1. Pequena Apresentação Pessoal
Chamo me Rui Prazeres, tenho 37 anos, sou casado e tenho 3 filhos, todos rapazes.

 

2. Quando começou no mundo do futebol
Comecei a jogar futebol com 7 anos na União Recreativa das Mercês, fiz toda a formação no mesmo clube até chegar a seniores.

 

3. Conte um pouco do seu percurso profissional
Comecei a trabalhar como vendedor na loja Leroy Merlin onde permaneci durante 13 anos, depois disso tive uma proposta para ser supervisor de Hostels onde permaneço até agora.

 

4. Qual a maior dificuldade de treinar crianças/jovens e como contornar essa dificuldade.
Maior dificuldade que tenho a treinar crianças são as dificuldades e diferenças normais que existem entre eles e ter que saber lidar com essas diferenças, o cansaço normal que existe depois de um dia de escola e depois vão treinar já cansados psicologicamente e todas estas dificuldades são desafiantes.

 

5. Indique um momento que tenha ficado na memória durante o percurso no Clube Desportivo de Belas
Foi no dia do meu aniversário em que entrei no café do clube e estavam todos os atletas e pais para uma surpresa de cantar os parabéns. E todos os momentos em que apesar dos resultados eles estão contentes e felizes do que estão a fazer.

 

6. Quais são as suas perspectivas futuras enquanto treinador desportivo?
As minhas expectativas são muito o que estou a viver no momento e foco-me no momento. Claro que tenho expectativa de chegar a seniores,  mas um passo de cada vez.

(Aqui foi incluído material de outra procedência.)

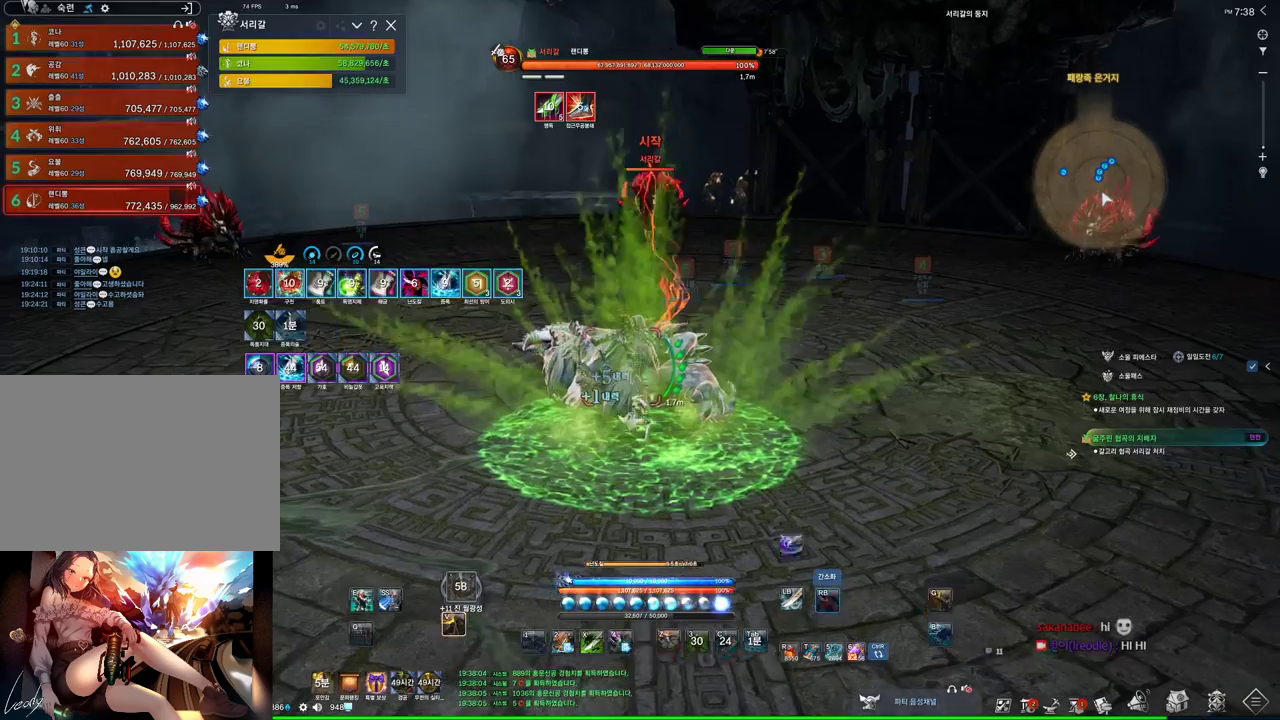
{"keys": [], "mouse": ["right"], "events": [[200, "a", "down"], [367, "w", "up"], [400, "a", "up"]]}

7. Na sua opinião, qual é a importância do futebol na vida das crianças/adolescentes?
Quando falamos da importância do futebol na vida das crianças também falo no desporto em geral, além de estarem a fazer um desporto que é sempre positivo para a vida saudável deles, as amizades que fazem num clube e quando falo de amizades não são apenas dos colegas da equipa mas amizades com todos os colegas do clube, a responsabilidade que ganham no futebol também é importante para a vida deles fora do clube, e enquanto estão no futebol a fazer desporto não estão agarrados a um telemóvel ou em ambientes que muitas vezes não são o mais saudável, sendo o futebol um refúgio para eles.